_Exercise directions_.
In the entries below, which lines run from the one containing "хербицида Експрес, и на второ място – на синя" to the one containing "ve tutku ile"? Copy exactly those lines, ends included, and no others.

_Source information_.

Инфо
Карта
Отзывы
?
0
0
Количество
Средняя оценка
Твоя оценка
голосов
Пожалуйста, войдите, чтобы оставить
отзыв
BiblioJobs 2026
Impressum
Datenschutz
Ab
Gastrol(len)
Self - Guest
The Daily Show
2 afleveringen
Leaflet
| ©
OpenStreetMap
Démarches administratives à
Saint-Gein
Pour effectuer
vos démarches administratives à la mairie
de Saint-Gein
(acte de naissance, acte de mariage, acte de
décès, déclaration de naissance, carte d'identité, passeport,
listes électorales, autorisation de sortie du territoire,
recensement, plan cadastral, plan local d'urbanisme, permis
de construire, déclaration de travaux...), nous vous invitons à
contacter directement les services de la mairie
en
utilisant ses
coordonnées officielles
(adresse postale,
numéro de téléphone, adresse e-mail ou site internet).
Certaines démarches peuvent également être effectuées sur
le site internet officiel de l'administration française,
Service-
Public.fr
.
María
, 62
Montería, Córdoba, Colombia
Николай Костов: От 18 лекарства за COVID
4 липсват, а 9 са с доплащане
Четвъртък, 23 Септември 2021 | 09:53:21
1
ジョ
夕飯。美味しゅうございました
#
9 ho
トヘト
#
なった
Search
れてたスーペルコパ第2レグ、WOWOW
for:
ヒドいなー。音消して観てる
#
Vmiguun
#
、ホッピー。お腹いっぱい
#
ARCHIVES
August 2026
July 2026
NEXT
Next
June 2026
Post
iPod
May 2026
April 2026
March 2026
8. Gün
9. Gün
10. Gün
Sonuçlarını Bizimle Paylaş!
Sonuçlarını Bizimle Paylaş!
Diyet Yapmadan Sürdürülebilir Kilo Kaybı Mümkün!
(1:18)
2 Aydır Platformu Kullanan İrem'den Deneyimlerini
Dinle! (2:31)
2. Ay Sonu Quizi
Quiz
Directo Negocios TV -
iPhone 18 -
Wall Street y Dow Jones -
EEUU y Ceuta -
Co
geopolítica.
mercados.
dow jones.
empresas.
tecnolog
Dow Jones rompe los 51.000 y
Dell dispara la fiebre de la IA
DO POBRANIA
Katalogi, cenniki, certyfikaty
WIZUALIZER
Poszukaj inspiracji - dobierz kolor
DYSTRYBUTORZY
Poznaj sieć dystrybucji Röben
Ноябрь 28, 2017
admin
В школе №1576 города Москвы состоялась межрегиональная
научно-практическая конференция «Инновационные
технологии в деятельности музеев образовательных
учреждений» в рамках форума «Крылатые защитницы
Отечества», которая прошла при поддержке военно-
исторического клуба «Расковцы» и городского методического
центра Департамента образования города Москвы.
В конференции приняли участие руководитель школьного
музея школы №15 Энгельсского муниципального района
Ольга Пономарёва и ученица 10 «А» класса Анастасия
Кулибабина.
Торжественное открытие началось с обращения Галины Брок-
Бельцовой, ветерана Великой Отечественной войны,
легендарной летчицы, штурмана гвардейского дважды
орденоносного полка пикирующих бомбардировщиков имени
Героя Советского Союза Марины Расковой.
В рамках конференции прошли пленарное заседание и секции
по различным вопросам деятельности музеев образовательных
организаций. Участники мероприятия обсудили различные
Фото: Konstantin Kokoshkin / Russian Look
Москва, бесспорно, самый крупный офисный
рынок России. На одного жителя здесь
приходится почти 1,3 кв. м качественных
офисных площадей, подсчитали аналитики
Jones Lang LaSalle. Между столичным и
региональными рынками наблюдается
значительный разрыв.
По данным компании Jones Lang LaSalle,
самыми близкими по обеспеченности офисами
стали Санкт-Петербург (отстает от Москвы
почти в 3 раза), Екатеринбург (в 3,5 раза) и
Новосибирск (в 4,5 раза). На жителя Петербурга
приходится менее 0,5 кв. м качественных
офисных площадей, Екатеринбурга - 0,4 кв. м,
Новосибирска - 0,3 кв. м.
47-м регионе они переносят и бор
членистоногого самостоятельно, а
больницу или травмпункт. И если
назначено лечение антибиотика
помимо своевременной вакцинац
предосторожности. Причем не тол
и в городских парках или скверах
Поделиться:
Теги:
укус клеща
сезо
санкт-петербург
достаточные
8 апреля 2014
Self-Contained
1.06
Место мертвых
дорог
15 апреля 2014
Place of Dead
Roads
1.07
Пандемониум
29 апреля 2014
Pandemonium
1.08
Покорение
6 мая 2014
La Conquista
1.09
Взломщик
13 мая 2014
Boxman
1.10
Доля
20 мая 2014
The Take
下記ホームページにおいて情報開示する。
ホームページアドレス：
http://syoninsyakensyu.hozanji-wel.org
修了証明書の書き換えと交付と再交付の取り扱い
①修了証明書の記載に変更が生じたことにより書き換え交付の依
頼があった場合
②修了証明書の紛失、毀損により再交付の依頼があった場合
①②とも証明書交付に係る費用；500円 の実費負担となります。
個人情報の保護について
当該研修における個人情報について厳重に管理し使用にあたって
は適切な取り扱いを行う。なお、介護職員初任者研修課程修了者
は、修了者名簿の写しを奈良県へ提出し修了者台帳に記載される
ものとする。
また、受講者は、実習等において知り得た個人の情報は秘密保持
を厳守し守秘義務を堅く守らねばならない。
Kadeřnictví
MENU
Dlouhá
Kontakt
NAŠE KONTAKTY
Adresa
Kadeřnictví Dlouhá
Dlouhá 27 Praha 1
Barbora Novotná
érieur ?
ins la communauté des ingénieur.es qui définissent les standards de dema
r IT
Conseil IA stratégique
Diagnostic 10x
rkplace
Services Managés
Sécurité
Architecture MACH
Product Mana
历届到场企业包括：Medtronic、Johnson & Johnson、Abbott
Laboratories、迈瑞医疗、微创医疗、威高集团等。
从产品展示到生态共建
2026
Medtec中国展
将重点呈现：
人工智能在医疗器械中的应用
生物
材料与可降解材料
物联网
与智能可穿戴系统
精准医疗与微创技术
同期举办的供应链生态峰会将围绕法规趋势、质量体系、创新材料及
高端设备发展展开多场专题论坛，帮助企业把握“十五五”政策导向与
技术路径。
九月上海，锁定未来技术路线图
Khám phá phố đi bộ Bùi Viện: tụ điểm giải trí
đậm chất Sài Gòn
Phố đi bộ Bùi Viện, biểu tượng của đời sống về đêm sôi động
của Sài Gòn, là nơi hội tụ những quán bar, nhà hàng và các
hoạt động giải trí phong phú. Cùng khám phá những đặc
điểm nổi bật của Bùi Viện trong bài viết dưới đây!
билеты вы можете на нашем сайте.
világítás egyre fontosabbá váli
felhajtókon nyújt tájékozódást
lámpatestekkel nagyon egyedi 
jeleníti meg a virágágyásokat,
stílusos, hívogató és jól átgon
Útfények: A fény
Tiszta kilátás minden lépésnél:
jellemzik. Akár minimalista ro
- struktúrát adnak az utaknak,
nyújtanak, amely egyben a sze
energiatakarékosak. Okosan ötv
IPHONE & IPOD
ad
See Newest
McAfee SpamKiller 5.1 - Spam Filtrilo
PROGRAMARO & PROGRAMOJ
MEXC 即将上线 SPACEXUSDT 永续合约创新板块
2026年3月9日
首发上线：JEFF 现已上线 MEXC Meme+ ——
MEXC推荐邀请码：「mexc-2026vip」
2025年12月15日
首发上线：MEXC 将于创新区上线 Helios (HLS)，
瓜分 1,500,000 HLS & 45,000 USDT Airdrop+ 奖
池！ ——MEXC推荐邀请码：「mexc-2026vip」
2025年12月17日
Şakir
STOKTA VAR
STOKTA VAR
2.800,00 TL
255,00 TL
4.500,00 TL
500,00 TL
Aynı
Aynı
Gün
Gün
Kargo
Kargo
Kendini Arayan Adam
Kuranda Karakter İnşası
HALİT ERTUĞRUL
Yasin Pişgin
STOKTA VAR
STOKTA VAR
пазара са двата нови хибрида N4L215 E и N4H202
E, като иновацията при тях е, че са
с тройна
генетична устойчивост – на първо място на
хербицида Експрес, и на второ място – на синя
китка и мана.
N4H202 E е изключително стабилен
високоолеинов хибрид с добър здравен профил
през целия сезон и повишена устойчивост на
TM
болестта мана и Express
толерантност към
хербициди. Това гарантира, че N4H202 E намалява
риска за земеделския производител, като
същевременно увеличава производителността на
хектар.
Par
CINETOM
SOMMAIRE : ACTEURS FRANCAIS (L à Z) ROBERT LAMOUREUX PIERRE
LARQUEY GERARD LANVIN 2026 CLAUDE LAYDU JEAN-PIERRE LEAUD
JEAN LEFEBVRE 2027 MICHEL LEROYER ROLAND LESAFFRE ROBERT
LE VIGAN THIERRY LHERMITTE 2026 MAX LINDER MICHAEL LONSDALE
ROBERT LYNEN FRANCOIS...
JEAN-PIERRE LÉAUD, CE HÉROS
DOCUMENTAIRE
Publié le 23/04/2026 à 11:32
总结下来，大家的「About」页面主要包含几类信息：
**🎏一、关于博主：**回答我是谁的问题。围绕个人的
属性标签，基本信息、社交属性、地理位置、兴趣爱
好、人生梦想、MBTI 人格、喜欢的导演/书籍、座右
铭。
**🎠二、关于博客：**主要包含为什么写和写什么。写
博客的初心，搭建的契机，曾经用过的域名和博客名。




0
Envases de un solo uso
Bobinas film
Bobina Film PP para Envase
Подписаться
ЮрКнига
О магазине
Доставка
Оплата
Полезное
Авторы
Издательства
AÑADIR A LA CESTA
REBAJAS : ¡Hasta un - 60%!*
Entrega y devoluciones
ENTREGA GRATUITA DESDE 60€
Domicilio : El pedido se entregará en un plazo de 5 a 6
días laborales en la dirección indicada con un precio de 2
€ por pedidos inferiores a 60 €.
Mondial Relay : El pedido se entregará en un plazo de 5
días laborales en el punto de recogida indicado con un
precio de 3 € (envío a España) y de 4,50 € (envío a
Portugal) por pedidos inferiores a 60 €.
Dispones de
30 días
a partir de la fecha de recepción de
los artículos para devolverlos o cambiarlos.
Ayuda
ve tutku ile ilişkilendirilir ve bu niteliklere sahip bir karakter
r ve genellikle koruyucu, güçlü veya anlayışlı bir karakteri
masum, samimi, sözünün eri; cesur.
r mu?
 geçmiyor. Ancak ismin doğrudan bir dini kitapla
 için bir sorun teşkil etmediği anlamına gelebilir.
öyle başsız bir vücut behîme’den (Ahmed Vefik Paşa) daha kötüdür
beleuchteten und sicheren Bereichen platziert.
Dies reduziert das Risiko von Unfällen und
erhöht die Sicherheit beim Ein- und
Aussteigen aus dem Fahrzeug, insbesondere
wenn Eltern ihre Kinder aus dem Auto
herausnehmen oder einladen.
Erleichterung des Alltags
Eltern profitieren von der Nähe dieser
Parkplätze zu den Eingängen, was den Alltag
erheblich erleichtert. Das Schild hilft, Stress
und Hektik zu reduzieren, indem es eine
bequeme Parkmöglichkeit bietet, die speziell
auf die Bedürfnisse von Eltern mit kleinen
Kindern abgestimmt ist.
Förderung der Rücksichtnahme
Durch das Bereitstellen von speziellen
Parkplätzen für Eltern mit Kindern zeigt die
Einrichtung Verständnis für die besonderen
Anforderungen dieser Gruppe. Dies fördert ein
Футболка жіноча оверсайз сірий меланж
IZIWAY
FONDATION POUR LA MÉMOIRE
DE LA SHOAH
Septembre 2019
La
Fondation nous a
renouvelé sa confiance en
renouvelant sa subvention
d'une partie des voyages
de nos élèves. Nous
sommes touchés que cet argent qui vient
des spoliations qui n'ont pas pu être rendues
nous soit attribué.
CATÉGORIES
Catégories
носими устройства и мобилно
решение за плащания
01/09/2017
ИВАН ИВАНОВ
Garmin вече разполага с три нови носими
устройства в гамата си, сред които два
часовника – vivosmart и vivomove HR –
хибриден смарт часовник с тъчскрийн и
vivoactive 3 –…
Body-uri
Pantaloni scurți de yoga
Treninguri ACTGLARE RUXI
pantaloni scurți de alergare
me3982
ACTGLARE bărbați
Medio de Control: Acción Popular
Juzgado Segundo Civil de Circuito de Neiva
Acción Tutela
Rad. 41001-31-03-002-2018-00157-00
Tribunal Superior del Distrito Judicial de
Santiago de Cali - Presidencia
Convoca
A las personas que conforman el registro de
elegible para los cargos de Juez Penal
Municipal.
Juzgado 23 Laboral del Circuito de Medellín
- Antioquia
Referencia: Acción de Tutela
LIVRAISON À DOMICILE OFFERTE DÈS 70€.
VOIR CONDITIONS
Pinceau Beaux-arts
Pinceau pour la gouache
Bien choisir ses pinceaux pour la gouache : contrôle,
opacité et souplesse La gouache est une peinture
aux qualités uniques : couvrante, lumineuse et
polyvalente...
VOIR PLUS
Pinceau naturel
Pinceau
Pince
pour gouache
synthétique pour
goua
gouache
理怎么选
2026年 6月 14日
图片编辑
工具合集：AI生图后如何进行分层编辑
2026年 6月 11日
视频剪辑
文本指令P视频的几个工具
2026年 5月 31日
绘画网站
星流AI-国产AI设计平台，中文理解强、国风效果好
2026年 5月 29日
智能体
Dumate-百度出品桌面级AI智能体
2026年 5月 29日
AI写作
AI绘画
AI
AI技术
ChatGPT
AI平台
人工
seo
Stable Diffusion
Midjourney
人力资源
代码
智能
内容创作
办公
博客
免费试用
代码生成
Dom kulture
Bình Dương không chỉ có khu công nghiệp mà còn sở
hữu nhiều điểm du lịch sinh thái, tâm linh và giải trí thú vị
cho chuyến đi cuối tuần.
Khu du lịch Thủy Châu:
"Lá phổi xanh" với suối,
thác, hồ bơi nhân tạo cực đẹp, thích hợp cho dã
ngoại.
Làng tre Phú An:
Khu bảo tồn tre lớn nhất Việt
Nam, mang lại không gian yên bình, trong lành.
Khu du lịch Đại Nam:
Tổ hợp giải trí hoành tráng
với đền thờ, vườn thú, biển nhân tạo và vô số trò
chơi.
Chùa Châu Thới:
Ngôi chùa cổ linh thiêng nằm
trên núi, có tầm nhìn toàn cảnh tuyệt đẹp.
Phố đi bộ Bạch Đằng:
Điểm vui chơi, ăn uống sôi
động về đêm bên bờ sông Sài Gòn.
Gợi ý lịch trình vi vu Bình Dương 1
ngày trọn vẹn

_Response area_.
хербицида Експрес, и на второ място – на синя
китка и мана.
N4H202 E е изключително стабилен
високоолеинов хибрид с добър здравен профил
през целия сезон и повишена устойчивост на
TM
болестта мана и Express
толерантност към
хербициди. Това гарантира, че N4H202 E намалява
риска за земеделския производител, като
същевременно увеличава производителността на
хектар.
Par
CINETOM
SOMMAIRE : ACTEURS FRANCAIS (L à Z) ROBERT LAMOUREUX PIERRE
LARQUEY GERARD LANVIN 2026 CLAUDE LAYDU JEAN-PIERRE LEAUD
JEAN LEFEBVRE 2027 MICHEL LEROYER ROLAND LESAFFRE ROBERT
LE VIGAN THIERRY LHERMITTE 2026 MAX LINDER MICHAEL LONSDALE
ROBERT LYNEN FRANCOIS...
JEAN-PIERRE LÉAUD, CE HÉROS
DOCUMENTAIRE
Publié le 23/04/2026 à 11:32
总结下来，大家的「About」页面主要包含几类信息：
**🎏一、关于博主：**回答我是谁的问题。围绕个人的
属性标签，基本信息、社交属性、地理位置、兴趣爱
好、人生梦想、MBTI 人格、喜欢的导演/书籍、座右
铭。
**🎠二、关于博客：**主要包含为什么写和写什么。写
博客的初心，搭建的契机，曾经用过的域名和博客名。




0
Envases de un solo uso
Bobinas film
Bobina Film PP para Envase
Подписаться
ЮрКнига
О магазине
Доставка
Оплата
Полезное
Авторы
Издательства
AÑADIR A LA CESTA
REBAJAS : ¡Hasta un - 60%!*
Entrega y devoluciones
ENTREGA GRATUITA DESDE 60€
Domicilio : El pedido se entregará en un plazo de 5 a 6
días laborales en la dirección indicada con un precio de 2
€ por pedidos inferiores a 60 €.
Mondial Relay : El pedido se entregará en un plazo de 5
días laborales en el punto de recogida indicado con un
precio de 3 € (envío a España) y de 4,50 € (envío a
Portugal) por pedidos inferiores a 60 €.
Dispones de
30 días
a partir de la fecha de recepción de
los artículos para devolverlos o cambiarlos.
Ayuda
ve tutku ile ilişkilendirilir ve bu niteliklere sahip bir karakter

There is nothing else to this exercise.